▶ [EXERCISE TASKS]
1 > Copy the article on Canada's new government from the words "While progressives had" through "to that legacy.", swapping "electorate" for "voting public".
2 > According to the article on Canada's new government, for how many years did Stephen Harper lead the country?

New Canadian government will bring change to security policies
A stunning political victory in Canada has resulted in the election of a Liberal government led by Justin Trudeau. In a major turnaround, the third place party was vaulted to a majority government in yesterday’s federal election, on the basis of a platform that promised “real change”.
The result sees the ouster of Stephen Harper, who for 10 years led the country based on an agenda of law-and-order, national security and a strong economy. Arguably his results were failed, as he emphasized prison building and mandatory sentences during an era of declining crime, experienced multiple terrorist acts, and saw massive reductions in manufacturing output during his time in office.
While progressives had long been alienated by the rabid partisanship, secrecy and vindictiveness of Harper’s self-branded government, moderate and undecided voters simply followed tradition and “threw the bums out” based on the inevitable fatigue that accompanies a decade in power. The electorate found a viable alternative in a Liberal Party, led by the son of a former prime minister, who was renown for enshrining “rights and freedoms” in the country’s constitution. The younger Trudeau will face the challenge of living up to that legacy.

▶ [ENTRIES SHOWN]
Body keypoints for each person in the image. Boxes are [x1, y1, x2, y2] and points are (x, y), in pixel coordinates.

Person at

* * *

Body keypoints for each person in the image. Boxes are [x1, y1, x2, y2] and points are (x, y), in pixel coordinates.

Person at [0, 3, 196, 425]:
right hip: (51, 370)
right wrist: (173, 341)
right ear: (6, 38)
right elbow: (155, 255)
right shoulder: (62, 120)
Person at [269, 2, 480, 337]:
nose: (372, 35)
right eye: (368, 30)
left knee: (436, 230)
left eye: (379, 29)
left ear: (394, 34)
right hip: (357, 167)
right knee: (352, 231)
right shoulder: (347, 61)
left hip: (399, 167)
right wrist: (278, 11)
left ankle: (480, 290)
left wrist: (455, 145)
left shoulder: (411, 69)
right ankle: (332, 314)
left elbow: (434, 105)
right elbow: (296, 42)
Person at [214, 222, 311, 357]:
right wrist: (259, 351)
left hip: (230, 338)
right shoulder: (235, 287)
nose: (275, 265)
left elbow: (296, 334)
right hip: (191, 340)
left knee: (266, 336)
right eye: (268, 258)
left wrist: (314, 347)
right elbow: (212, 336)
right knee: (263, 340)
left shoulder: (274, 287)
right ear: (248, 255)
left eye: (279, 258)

* * *

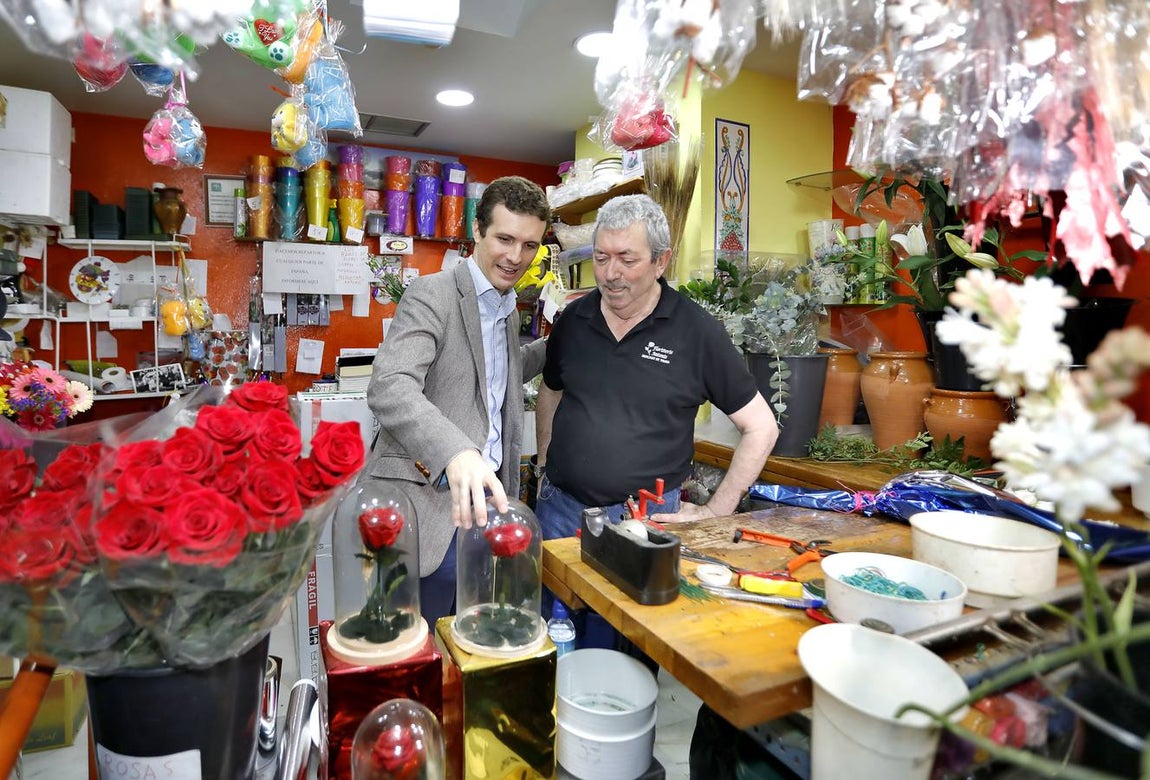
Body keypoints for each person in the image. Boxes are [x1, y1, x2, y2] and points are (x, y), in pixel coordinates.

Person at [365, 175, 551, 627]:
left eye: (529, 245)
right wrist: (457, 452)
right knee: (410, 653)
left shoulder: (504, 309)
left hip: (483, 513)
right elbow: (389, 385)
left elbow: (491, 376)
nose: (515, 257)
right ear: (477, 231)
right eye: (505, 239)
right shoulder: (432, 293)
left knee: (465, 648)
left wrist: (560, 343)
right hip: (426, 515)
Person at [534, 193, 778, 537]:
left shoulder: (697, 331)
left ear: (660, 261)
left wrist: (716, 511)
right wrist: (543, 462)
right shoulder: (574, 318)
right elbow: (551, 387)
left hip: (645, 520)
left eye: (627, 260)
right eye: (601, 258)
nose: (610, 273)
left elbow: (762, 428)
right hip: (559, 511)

▶ [RESULTS]
1 >
While progressives had long been alienated by the rabid partisanship, secrecy and vindictiveness of Harper’s self-branded government, moderate and undecided voters simply followed tradition and “threw the bums out” based on the inevitable fatigue that accompanies a decade in power. The voting public found a viable alternative in a Liberal Party, led by the son of a former prime minister, who was renown for enshrining “rights and freedoms” in the country’s constitution. The younger Trudeau will face the challenge of living up to that legacy.

2 > 10 years.